### Task goal
Where a line below holds the string "listed", count it; then give the total without any other words.

### Entries taken from a collection

★ ★ ★ ★ ★

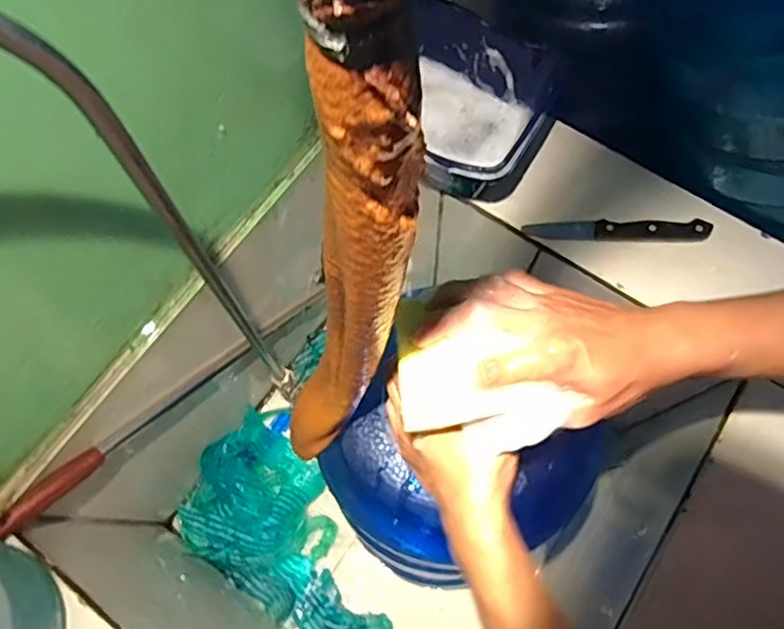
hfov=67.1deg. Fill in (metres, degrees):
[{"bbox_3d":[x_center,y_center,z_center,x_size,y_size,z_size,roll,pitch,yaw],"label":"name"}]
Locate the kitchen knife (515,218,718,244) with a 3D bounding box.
[{"bbox_3d":[0.217,-0.080,0.569,0.172,0.009,0.022,-1,70,1],"label":"kitchen knife"}]

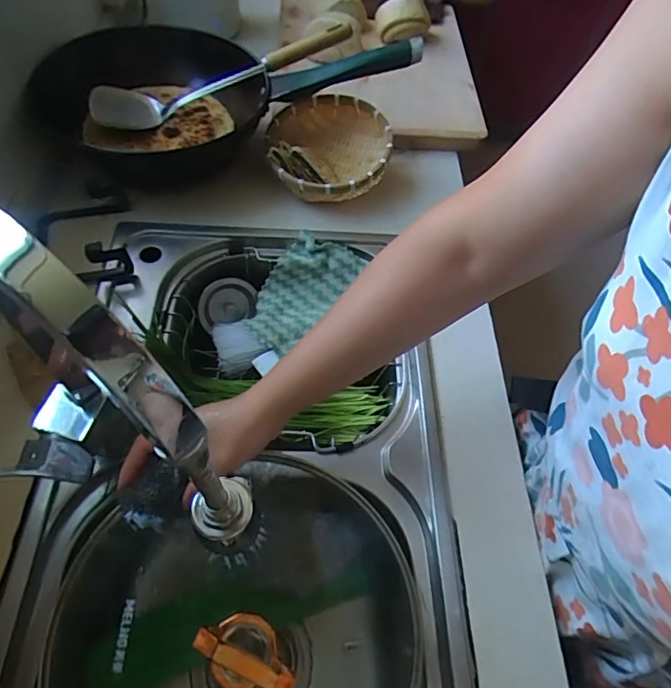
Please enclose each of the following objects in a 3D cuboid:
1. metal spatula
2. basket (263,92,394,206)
[{"bbox_3d":[-0.154,-0.381,0.705,0.372,0.056,0.082,-20,61,-3],"label":"metal spatula"},{"bbox_3d":[-0.011,-0.270,0.708,0.170,0.075,0.168,2,58,-4],"label":"basket"}]

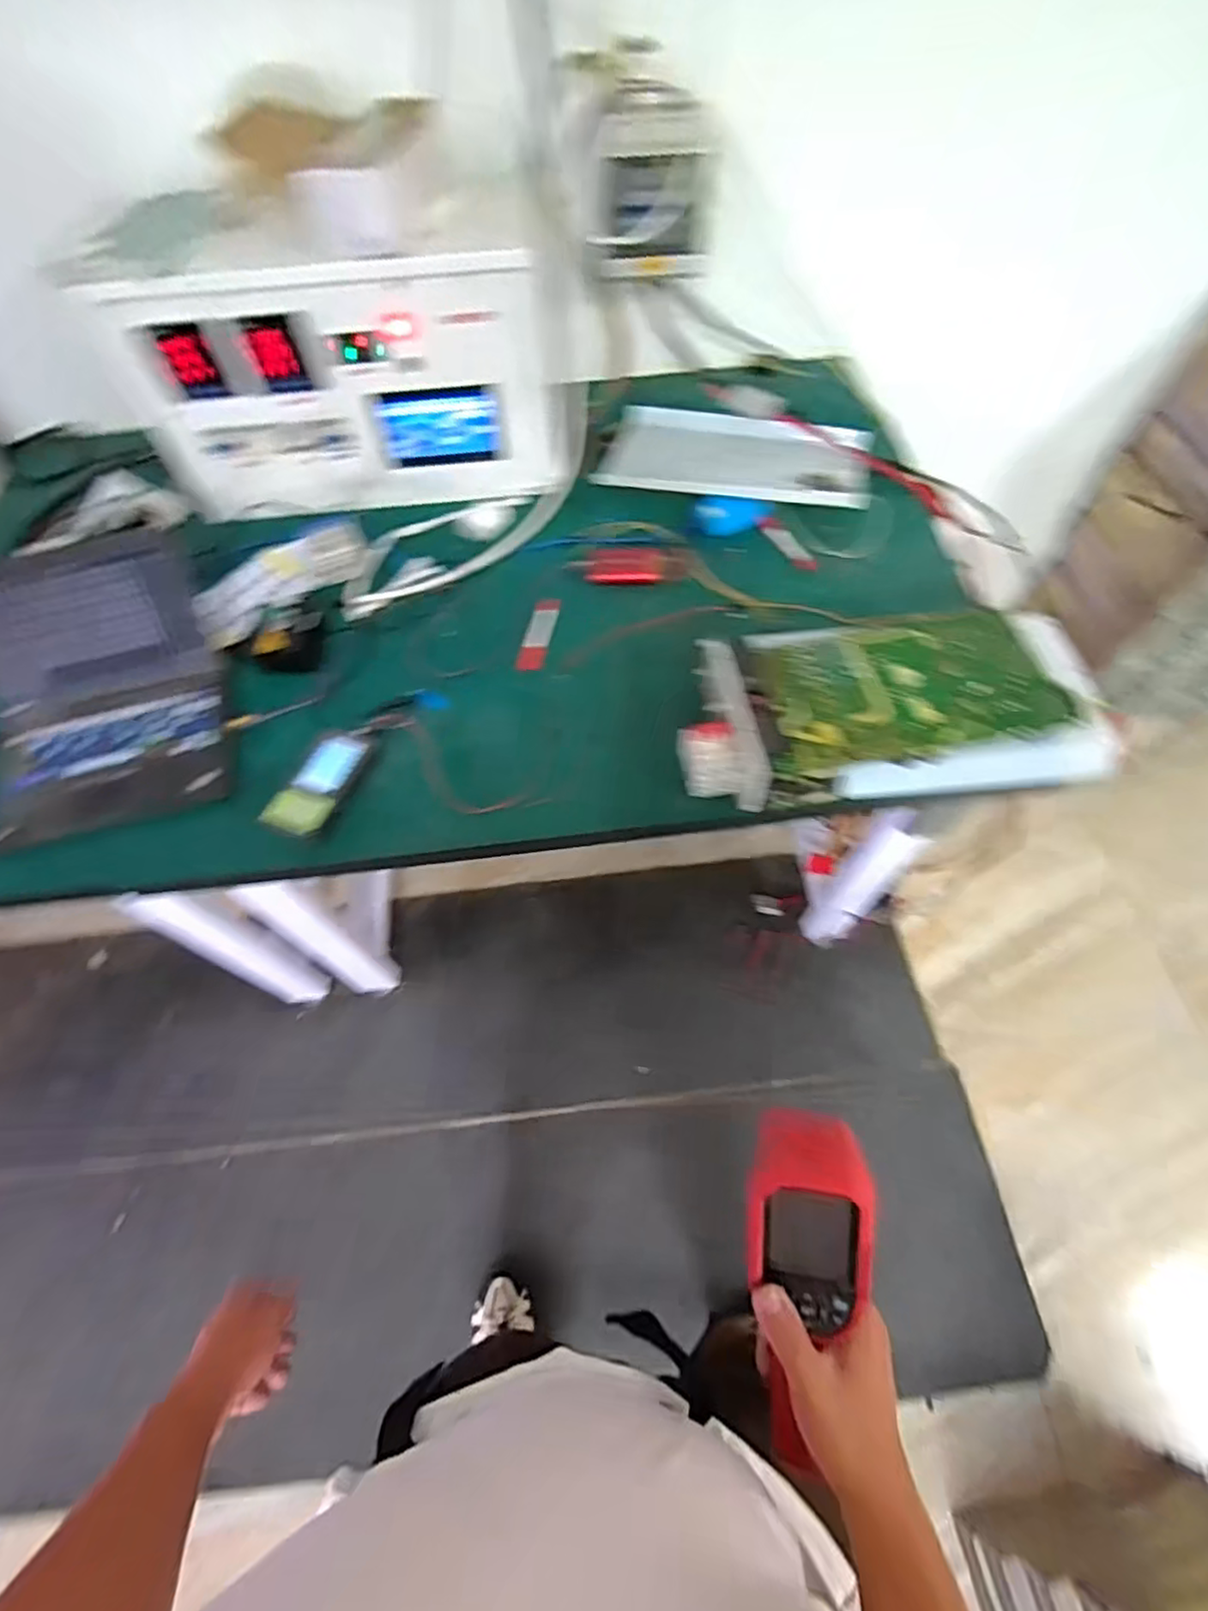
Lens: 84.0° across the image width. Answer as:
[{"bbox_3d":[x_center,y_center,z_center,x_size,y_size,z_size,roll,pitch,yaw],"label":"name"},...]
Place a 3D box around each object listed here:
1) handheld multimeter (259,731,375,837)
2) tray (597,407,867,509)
[{"bbox_3d":[-0.368,-0.034,0.866,0.086,0.030,0.159,17,62,11],"label":"handheld multimeter"},{"bbox_3d":[0.229,-0.603,1.160,0.434,0.030,0.249,12,58,10],"label":"tray"}]

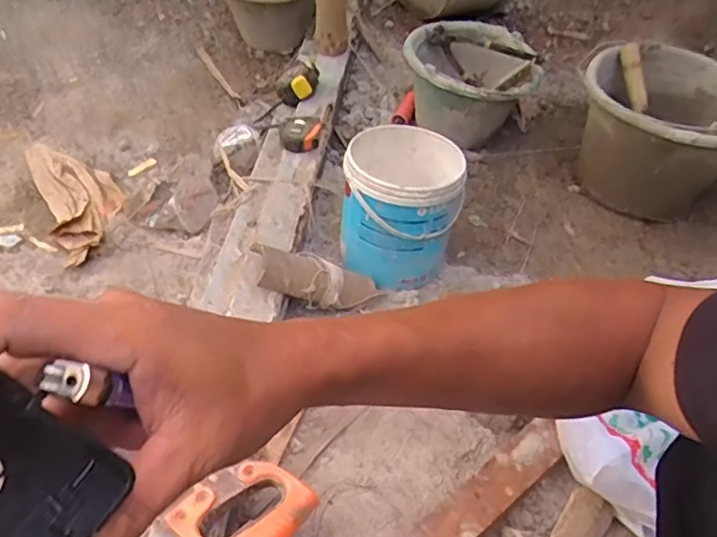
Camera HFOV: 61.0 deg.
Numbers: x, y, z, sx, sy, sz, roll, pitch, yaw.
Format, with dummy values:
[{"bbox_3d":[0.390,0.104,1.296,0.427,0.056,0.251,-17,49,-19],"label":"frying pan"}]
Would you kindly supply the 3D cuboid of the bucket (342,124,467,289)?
[{"bbox_3d":[0.066,-0.096,0.944,0.170,0.189,0.174,1,47,-1],"label":"bucket"}]

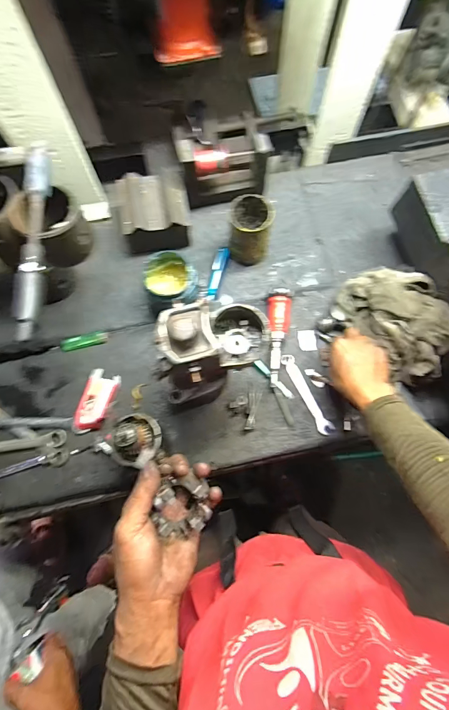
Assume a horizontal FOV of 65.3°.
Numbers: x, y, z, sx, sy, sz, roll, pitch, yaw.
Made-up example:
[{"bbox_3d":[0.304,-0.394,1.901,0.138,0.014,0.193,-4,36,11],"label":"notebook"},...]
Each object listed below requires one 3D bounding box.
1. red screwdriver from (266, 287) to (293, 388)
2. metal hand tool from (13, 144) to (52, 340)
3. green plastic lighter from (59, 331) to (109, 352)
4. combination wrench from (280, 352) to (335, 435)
[{"bbox_3d":[0.100,-0.033,0.641,0.043,0.039,0.175,2,74,1],"label":"red screwdriver"},{"bbox_3d":[-0.245,-0.152,0.448,0.032,0.025,0.265,-3,74,0],"label":"metal hand tool"},{"bbox_3d":[-0.264,-0.025,0.658,0.085,0.018,0.027,-16,74,-4],"label":"green plastic lighter"},{"bbox_3d":[0.148,0.068,0.632,0.025,0.008,0.155,-25,75,-7],"label":"combination wrench"}]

★ ★ ★ ★ ★

### Answer section
2